Task> For each of the statements below, say yes or no to whether it agrees with the forum thread about the lug on dial indicators, and quote the deciding words of the thread exactly. (a) Bob Korves says either the lug or the stem can be used to mount the indicator. (b) darkzero prefers mounting indicators by the stem. (c) The adapter bfd describes has a 1/2" shaft.

Selected passage>

# Lug on the back of dial indicators



## CarlosA (Feb 15, 2017)

I have always held mine by the stem below the dial... is the lug designed to be bolted to? 

I am making a new dial (drop) indicator holder and want to maximize space this time, when clamping by the stem it always seems to be in the way. I wasn`t really sure if the lug is meant to be rotated and permanently bolted to, or if there is some special mount.


----------



## Bob Korves (Feb 15, 2017)

Yes, the lug is for mounting the indicator, and so is the stem.  Either can be used.  If you use the lug you normally will need an adapter to fit between the stand to the indicator.


----------



## darkzero (Feb 16, 2017)

As Bob mentioned yes the lug is also meant for mounting. AGD2 indicators have a 3/8" stem as a standard for mounting but I never liked using the stem for mounting. 

My dial indicators are Mitutoyo & have dovetails on the case. So I use a flat back & use the dovetails for mounting on my Nogas. Otherwise I would make an adapter to bolt to the lug back.


----------



## bfd (Mar 15, 2017)

the adapter I have screws to the hole in the lug with a nut bolt configuration then there is a 1/4" shaft that protrudes and mounts to a standard dial indicator swivel. bill


----------



## kd4gij (Apr 8, 2017)

Dataset content>
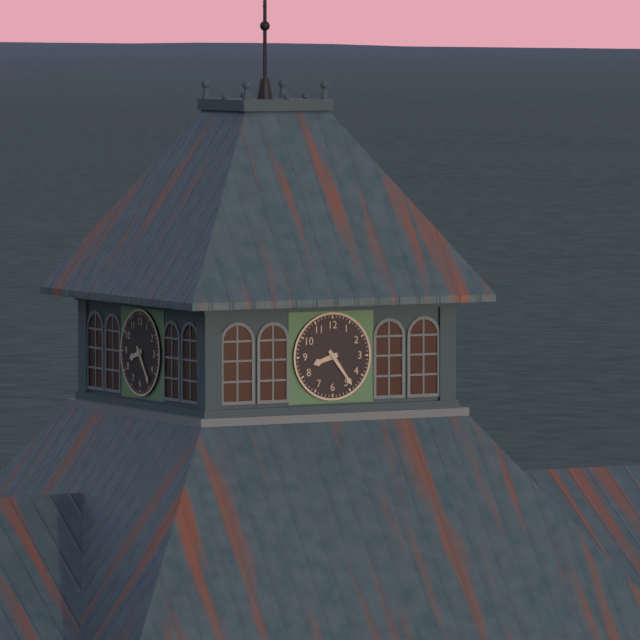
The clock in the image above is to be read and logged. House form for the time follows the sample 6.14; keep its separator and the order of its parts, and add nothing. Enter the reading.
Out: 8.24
...
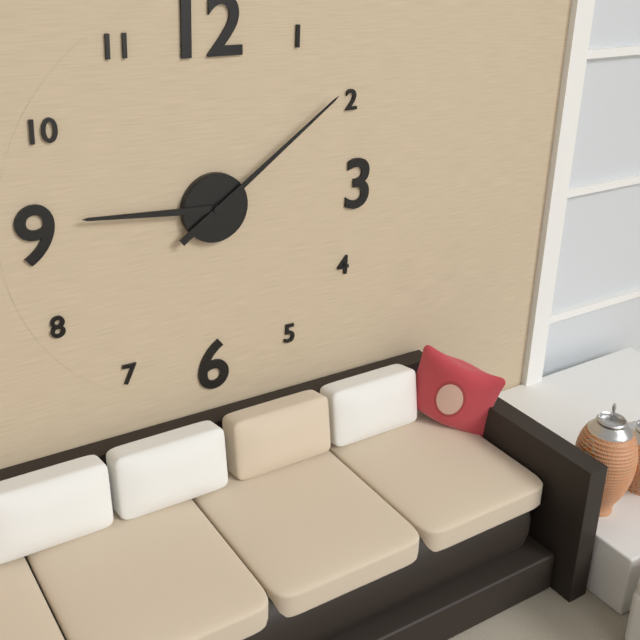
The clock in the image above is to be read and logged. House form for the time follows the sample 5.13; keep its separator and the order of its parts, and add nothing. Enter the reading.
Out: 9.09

Correct result>
(a) Yes: "Either can be used."
(b) No: "I never liked using the stem for mounting."
(c) No: "then there is a 1/4" shaft that protrudes"